Start of RECORDS FOR PROCESSING

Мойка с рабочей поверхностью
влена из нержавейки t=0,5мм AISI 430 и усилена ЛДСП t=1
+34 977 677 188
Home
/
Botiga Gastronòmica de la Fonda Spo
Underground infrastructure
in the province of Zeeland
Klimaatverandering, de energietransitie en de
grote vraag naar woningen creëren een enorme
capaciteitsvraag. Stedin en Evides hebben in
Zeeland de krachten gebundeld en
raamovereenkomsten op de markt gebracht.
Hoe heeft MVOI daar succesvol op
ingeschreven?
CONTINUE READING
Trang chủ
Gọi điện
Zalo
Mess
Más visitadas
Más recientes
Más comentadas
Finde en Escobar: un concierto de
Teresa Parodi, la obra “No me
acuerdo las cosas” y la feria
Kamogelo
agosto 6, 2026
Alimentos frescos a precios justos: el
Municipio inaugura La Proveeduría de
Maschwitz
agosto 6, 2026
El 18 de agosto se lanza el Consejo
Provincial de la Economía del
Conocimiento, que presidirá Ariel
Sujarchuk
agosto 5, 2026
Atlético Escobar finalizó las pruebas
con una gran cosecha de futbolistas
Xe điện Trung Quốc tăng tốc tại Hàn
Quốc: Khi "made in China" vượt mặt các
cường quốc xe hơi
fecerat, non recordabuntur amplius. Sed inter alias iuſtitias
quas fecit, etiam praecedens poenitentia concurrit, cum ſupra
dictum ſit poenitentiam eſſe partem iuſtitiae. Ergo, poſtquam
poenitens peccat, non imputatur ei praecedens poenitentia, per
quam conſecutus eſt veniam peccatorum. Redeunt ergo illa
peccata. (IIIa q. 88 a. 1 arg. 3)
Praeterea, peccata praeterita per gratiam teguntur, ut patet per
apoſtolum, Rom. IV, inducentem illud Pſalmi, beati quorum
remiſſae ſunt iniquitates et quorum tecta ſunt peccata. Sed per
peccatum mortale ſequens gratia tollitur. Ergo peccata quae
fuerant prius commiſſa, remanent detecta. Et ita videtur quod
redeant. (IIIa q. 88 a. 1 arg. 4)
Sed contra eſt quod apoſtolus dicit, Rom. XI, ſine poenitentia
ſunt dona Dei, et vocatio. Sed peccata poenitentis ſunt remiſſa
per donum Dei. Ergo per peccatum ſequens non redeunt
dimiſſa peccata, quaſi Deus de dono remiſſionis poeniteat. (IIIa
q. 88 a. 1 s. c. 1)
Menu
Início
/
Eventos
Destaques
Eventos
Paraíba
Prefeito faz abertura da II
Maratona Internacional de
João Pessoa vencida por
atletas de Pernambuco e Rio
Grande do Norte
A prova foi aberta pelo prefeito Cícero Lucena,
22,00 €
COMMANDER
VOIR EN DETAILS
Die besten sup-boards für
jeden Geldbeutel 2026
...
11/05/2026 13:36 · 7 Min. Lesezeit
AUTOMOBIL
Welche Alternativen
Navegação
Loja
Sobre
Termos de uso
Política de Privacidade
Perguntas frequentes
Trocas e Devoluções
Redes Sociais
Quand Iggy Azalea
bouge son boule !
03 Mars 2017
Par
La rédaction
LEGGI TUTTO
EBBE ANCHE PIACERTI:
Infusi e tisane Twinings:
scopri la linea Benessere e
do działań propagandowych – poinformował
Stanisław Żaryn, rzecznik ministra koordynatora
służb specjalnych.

End of RECORDS FOR PROCESSING

All lines above holding the word "peccatum" make up the answer; copy each one.

TASK RESPONSE »
peccatum mortale ſequens gratia tollitur. Ergo peccata quae
per donum Dei. Ergo per peccatum ſequens non redeunt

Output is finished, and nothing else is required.